(RECORD EXTRACTS begins)
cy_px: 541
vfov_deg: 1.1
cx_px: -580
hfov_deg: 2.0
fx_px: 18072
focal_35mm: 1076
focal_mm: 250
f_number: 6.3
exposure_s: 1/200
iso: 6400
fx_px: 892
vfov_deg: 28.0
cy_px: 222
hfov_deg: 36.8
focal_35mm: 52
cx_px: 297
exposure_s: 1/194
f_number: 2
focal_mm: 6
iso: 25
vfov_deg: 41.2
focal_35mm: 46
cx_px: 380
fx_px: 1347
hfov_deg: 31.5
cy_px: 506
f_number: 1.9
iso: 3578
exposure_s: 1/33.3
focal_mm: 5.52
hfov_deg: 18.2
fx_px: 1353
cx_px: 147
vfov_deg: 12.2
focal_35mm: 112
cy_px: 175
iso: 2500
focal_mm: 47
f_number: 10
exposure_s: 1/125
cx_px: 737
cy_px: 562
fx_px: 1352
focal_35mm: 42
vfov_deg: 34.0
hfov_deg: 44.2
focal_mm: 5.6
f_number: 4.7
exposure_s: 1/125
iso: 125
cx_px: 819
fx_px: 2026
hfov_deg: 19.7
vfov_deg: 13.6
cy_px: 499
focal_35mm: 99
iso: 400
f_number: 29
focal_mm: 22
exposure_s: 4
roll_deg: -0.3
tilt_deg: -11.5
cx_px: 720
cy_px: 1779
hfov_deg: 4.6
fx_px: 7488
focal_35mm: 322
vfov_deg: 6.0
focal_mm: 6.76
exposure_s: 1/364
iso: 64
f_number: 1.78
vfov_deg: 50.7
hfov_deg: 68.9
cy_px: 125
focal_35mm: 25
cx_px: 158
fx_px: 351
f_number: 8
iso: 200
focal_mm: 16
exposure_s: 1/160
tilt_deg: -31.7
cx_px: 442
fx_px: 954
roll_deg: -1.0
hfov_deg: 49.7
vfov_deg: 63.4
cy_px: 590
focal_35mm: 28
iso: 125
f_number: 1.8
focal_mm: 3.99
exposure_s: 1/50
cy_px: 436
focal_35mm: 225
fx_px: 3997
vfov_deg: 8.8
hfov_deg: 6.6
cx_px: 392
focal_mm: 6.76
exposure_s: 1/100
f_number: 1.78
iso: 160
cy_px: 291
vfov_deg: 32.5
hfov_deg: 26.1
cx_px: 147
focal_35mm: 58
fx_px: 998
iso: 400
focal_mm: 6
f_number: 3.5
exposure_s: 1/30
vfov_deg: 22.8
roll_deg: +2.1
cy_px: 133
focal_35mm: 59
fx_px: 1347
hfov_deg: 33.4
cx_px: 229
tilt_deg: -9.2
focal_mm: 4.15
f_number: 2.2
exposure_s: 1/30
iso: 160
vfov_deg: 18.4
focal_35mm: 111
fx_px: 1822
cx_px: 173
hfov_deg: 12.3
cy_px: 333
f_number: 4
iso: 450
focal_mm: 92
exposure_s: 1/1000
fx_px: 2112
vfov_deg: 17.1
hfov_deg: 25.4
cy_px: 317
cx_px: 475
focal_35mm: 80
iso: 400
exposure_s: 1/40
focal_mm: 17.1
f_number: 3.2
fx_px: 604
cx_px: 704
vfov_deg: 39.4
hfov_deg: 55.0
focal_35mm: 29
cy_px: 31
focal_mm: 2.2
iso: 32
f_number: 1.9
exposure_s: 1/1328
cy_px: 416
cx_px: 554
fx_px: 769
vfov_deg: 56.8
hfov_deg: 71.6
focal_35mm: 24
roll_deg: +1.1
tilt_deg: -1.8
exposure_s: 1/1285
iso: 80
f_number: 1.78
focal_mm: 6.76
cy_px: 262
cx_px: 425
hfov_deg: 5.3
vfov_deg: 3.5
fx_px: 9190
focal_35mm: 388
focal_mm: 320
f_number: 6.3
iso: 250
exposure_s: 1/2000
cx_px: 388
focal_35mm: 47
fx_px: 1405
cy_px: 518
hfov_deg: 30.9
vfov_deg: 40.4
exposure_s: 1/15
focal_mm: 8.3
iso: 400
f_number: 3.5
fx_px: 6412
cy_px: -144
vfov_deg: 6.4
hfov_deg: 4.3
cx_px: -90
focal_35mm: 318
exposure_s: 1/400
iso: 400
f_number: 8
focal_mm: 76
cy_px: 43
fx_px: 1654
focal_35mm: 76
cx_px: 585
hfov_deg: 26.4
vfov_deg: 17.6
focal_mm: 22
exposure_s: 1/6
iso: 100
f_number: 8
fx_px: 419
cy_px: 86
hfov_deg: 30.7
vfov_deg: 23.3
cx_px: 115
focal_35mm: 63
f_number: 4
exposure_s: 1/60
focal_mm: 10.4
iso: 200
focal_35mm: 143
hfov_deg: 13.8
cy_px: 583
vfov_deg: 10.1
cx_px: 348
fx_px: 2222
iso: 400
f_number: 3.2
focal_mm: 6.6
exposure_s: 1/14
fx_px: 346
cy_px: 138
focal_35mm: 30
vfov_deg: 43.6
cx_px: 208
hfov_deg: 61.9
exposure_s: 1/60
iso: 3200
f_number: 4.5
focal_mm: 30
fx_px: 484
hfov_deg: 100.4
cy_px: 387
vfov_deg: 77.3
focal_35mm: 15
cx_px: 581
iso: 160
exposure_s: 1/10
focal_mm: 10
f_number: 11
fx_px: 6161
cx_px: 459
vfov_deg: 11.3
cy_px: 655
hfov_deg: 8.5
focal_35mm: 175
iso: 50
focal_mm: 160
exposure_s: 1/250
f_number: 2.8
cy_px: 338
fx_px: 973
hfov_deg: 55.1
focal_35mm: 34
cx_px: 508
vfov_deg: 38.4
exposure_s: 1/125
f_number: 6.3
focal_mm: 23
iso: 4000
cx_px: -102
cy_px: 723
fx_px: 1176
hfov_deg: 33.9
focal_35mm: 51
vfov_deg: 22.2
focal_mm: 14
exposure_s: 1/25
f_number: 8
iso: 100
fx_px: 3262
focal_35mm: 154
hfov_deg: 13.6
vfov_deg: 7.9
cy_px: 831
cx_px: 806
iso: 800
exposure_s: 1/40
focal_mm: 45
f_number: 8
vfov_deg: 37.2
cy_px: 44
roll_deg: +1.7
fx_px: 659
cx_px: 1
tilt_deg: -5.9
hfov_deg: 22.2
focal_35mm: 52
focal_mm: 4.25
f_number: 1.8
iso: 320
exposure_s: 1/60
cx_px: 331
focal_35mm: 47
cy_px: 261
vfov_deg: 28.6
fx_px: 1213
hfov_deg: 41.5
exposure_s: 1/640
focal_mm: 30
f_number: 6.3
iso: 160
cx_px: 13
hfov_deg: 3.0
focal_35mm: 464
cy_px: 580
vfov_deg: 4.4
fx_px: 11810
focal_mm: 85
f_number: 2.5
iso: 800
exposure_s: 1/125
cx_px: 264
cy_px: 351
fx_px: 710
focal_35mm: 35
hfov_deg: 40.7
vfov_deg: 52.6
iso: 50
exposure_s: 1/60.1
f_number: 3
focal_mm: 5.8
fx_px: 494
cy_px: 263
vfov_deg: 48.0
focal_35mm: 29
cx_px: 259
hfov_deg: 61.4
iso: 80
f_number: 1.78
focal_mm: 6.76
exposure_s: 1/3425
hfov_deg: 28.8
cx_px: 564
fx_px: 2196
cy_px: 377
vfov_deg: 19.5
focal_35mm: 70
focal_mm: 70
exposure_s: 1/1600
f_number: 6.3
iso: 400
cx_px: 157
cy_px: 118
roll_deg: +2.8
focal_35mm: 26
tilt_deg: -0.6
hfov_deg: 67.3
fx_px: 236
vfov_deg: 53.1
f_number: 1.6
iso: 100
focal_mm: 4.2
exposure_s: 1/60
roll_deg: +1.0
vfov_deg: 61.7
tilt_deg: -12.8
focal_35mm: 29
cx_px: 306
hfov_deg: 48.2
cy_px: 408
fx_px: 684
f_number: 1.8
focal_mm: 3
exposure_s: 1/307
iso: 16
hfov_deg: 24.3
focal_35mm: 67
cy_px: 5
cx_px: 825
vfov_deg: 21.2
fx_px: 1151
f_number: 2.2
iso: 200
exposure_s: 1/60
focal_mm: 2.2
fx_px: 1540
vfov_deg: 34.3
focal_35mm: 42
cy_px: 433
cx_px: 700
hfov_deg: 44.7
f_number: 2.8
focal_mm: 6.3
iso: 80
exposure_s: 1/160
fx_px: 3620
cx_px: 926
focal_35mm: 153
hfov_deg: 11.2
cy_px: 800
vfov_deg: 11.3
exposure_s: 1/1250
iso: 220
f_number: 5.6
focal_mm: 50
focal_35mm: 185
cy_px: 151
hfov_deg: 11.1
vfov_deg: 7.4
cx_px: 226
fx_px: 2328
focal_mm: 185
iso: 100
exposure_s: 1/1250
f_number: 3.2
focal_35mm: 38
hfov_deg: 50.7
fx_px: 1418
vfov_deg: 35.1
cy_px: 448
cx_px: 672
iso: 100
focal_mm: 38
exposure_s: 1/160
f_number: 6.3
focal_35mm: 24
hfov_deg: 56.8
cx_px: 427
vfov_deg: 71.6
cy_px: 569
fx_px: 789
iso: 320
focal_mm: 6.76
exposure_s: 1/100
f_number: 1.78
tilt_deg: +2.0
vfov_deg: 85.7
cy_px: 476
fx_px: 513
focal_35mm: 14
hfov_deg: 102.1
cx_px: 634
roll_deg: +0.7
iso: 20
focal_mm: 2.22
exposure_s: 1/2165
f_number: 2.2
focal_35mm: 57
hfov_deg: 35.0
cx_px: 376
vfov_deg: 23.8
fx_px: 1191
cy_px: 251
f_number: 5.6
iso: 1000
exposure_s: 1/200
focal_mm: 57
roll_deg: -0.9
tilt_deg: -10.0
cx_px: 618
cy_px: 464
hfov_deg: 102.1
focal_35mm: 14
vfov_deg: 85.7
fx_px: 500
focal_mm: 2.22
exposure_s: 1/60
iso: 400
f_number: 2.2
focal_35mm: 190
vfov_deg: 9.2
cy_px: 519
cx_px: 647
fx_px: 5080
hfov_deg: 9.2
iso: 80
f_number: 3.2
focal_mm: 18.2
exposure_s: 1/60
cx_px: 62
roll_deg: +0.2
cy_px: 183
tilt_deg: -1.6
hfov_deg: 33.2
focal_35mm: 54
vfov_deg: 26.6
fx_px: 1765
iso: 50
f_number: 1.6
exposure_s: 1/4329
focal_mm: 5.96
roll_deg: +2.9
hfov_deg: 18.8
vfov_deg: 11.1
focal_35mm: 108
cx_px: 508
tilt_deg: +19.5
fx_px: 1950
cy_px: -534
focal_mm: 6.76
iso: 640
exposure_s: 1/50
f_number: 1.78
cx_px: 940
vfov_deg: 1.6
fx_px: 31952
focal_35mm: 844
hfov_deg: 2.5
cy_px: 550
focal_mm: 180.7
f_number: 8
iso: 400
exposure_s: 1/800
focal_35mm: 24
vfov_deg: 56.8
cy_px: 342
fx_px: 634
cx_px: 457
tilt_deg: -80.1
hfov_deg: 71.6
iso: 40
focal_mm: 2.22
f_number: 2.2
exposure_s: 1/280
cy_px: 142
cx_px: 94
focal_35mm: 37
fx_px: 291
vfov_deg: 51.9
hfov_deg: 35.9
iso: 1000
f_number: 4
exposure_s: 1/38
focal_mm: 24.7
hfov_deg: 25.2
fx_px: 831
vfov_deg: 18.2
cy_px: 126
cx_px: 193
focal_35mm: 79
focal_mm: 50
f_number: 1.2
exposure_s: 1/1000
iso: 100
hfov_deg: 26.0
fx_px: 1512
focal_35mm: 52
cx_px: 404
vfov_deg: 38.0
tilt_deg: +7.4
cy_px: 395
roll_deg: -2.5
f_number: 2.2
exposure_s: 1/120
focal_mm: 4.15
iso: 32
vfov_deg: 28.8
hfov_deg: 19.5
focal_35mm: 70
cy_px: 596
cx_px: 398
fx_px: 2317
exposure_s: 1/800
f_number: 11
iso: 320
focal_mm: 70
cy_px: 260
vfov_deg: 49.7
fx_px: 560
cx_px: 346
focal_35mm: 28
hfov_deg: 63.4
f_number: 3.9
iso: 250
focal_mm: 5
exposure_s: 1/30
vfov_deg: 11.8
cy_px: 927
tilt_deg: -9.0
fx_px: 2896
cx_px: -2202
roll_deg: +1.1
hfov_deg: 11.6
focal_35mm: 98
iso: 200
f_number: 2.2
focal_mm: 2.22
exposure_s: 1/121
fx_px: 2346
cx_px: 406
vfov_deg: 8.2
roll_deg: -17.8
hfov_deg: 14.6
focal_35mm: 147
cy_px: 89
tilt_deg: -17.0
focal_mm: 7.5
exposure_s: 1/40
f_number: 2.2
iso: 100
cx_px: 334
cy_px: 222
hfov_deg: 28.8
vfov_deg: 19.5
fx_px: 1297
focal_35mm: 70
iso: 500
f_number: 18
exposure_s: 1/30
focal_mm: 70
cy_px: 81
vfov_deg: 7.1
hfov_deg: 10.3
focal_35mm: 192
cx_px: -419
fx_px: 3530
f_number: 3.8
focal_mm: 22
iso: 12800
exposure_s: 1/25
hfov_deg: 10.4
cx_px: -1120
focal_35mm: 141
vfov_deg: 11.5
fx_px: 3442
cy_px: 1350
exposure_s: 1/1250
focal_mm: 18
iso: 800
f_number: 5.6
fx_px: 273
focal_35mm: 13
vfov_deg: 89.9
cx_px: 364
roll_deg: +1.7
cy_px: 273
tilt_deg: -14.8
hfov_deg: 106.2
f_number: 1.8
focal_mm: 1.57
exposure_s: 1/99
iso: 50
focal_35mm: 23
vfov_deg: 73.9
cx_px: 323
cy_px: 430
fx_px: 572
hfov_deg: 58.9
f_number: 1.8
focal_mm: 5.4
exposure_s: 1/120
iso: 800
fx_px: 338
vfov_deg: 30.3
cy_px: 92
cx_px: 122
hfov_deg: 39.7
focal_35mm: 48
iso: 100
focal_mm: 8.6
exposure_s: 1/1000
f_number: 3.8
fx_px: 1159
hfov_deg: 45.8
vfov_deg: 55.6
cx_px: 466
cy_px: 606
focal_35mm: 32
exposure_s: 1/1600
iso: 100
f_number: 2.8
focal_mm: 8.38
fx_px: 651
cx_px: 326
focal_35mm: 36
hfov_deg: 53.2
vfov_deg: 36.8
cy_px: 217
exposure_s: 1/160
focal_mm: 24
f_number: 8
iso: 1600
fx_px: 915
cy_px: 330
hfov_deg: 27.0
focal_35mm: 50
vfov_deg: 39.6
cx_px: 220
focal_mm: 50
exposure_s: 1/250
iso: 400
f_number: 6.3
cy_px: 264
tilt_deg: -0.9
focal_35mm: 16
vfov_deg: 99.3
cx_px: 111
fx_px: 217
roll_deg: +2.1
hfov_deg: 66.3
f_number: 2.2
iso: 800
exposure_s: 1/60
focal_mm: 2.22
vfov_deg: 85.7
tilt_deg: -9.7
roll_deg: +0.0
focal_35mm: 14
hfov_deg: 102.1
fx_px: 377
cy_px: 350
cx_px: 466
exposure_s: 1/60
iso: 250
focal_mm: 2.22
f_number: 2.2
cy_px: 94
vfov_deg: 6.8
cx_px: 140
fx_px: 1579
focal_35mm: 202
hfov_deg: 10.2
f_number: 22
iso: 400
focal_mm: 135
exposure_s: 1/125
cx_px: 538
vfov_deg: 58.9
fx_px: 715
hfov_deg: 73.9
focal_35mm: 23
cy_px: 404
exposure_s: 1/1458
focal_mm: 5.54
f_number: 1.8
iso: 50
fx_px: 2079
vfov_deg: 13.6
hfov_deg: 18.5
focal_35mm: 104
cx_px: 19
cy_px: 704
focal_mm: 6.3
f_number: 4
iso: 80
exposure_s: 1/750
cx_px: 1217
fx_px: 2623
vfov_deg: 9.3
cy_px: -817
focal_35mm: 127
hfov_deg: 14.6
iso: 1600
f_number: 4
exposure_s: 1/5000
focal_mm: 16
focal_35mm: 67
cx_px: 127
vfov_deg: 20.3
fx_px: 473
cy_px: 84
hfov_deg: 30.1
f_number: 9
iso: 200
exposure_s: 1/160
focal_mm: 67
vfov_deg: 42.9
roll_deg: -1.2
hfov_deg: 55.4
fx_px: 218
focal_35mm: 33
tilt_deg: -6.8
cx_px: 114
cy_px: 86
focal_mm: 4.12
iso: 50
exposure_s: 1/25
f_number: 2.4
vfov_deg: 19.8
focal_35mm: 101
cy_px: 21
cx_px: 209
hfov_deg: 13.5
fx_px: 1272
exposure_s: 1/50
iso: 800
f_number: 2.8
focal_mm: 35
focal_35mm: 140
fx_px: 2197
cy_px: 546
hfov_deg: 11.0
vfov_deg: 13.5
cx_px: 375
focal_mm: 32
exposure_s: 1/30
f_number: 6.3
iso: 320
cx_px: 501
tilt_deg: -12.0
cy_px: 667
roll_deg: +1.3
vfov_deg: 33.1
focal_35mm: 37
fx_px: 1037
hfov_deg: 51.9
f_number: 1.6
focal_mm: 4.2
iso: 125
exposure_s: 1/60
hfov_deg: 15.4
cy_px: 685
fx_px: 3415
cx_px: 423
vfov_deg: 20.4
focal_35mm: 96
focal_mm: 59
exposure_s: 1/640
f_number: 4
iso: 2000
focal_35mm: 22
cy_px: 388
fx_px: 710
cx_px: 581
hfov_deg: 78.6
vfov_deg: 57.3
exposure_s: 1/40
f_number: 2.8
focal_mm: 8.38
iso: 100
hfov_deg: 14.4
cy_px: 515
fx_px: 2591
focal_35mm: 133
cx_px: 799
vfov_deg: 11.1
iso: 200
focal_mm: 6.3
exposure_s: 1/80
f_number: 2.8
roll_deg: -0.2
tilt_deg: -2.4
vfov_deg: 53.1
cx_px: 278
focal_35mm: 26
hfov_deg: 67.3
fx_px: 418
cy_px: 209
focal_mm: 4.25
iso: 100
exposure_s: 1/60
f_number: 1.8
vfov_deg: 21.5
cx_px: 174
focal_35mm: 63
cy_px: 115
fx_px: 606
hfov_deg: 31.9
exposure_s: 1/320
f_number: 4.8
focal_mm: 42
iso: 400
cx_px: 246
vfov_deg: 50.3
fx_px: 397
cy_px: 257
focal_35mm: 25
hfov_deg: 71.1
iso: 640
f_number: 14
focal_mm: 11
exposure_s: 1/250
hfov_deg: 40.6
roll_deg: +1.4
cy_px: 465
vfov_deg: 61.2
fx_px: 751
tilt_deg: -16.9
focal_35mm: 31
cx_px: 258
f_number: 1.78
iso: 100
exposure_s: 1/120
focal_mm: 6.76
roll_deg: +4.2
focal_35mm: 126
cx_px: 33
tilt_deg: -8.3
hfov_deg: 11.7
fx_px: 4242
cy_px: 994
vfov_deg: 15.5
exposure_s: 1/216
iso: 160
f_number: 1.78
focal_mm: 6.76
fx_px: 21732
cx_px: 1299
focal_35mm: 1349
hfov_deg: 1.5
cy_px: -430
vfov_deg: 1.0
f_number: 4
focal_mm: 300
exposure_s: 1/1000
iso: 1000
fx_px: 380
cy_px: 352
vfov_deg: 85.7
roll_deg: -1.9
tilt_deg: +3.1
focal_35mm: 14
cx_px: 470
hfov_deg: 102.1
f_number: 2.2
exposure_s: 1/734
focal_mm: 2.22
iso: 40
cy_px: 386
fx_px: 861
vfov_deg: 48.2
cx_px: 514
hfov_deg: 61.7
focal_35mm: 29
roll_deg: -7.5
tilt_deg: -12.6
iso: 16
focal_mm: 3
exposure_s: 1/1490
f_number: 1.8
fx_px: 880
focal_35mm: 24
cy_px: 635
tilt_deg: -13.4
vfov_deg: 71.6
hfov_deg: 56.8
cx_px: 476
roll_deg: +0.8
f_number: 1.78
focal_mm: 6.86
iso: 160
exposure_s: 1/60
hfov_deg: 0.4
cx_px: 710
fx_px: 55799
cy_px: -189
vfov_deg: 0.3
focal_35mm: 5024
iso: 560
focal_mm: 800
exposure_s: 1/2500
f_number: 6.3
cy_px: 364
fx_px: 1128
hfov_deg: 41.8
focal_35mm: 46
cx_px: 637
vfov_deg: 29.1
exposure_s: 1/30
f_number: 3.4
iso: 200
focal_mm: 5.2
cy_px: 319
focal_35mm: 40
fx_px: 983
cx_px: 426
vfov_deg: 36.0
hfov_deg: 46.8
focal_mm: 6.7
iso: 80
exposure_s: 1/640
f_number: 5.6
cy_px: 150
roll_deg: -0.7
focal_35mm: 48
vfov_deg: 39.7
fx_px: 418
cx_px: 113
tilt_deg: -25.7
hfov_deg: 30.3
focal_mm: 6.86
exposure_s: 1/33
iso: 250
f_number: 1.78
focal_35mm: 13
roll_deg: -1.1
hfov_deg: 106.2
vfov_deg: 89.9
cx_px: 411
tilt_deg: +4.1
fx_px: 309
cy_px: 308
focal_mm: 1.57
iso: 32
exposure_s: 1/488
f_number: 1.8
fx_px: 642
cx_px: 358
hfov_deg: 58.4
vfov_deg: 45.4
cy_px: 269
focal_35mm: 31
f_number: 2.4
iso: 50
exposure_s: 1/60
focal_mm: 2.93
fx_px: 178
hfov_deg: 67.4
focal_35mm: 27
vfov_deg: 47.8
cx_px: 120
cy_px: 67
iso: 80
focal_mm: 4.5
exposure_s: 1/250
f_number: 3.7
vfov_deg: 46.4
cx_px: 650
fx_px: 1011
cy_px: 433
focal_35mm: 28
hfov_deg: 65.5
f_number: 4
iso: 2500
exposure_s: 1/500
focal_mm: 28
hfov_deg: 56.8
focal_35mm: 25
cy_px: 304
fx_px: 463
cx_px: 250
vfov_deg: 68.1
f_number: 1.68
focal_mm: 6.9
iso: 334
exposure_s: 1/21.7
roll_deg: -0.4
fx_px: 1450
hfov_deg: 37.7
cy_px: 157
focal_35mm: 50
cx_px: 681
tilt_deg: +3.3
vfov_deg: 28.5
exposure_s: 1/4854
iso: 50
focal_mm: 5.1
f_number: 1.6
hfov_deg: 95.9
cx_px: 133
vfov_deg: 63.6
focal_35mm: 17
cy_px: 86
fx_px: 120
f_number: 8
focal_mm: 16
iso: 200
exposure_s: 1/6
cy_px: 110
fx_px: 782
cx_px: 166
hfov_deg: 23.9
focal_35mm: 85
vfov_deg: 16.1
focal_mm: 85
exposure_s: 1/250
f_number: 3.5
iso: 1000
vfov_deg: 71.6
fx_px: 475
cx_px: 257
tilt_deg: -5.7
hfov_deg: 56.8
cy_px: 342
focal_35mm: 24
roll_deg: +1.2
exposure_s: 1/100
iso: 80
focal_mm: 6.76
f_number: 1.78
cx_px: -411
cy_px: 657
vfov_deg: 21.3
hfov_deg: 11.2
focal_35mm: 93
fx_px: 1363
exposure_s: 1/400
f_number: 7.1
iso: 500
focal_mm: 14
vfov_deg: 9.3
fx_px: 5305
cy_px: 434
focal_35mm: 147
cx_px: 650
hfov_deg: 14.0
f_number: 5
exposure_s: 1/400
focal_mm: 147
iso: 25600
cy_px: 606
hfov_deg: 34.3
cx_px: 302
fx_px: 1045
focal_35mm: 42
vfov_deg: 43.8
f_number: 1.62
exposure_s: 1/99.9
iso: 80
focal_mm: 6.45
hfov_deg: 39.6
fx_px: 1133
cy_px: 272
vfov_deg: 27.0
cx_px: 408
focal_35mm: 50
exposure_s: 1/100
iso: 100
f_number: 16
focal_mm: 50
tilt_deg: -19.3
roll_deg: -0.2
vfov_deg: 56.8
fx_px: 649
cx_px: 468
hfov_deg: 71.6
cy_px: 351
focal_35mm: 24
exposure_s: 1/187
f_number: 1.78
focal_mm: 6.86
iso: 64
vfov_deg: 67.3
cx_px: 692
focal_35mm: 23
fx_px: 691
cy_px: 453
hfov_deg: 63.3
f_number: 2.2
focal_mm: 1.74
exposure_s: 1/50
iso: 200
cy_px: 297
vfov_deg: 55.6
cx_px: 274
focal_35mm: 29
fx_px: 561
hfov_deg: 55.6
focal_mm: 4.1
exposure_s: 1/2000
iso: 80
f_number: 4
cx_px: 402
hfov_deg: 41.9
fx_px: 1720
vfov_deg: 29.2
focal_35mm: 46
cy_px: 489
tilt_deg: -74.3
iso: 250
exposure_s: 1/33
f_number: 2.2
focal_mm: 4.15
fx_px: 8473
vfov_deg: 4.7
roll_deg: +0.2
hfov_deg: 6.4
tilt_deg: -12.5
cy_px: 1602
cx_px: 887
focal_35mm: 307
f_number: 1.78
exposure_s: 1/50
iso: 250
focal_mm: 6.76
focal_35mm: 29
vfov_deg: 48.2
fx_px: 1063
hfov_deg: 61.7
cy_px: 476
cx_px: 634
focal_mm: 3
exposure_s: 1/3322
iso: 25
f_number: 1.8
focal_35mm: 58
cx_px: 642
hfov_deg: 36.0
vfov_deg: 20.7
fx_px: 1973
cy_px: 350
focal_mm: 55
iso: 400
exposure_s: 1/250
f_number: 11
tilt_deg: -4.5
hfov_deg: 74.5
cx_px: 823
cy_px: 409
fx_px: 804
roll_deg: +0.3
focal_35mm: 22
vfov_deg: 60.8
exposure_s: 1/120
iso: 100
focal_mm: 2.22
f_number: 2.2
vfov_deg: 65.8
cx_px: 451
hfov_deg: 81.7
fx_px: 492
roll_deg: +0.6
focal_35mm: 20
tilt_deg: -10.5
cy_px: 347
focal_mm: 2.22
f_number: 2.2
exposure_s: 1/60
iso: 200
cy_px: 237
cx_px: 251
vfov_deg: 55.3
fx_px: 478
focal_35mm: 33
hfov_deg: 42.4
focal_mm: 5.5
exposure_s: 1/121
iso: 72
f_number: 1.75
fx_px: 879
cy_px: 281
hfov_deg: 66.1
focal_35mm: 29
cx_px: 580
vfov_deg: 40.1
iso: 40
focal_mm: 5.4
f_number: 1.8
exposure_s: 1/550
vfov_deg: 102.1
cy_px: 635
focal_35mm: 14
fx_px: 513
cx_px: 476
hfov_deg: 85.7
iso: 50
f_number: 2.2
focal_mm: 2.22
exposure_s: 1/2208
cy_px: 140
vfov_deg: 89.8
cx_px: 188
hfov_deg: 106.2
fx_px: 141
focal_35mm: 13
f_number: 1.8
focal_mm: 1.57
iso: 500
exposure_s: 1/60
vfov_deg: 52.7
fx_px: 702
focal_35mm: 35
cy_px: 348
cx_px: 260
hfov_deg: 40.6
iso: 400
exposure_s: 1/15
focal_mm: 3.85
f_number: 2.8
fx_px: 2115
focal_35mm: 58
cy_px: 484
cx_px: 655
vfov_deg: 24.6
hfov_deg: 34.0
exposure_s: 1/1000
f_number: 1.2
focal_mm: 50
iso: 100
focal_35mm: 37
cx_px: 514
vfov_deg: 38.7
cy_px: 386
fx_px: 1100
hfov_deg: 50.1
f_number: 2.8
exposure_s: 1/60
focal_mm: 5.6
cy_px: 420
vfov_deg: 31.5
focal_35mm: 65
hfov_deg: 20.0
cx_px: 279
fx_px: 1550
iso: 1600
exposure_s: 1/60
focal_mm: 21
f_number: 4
(RECORD EXTRACTS ends)
ABOUT THIS EXERCISE
Would you please reproduce the records above exactly, only from their first line through the line holding "vfov_deg: 12.2", with both ends included?

RESULT OF THIS TASK
cy_px: 541
vfov_deg: 1.1
cx_px: -580
hfov_deg: 2.0
fx_px: 18072
focal_35mm: 1076
focal_mm: 250
f_number: 6.3
exposure_s: 1/200
iso: 6400
fx_px: 892
vfov_deg: 28.0
cy_px: 222
hfov_deg: 36.8
focal_35mm: 52
cx_px: 297
exposure_s: 1/194
f_number: 2
focal_mm: 6
iso: 25
vfov_deg: 41.2
focal_35mm: 46
cx_px: 380
fx_px: 1347
hfov_deg: 31.5
cy_px: 506
f_number: 1.9
iso: 3578
exposure_s: 1/33.3
focal_mm: 5.52
hfov_deg: 18.2
fx_px: 1353
cx_px: 147
vfov_deg: 12.2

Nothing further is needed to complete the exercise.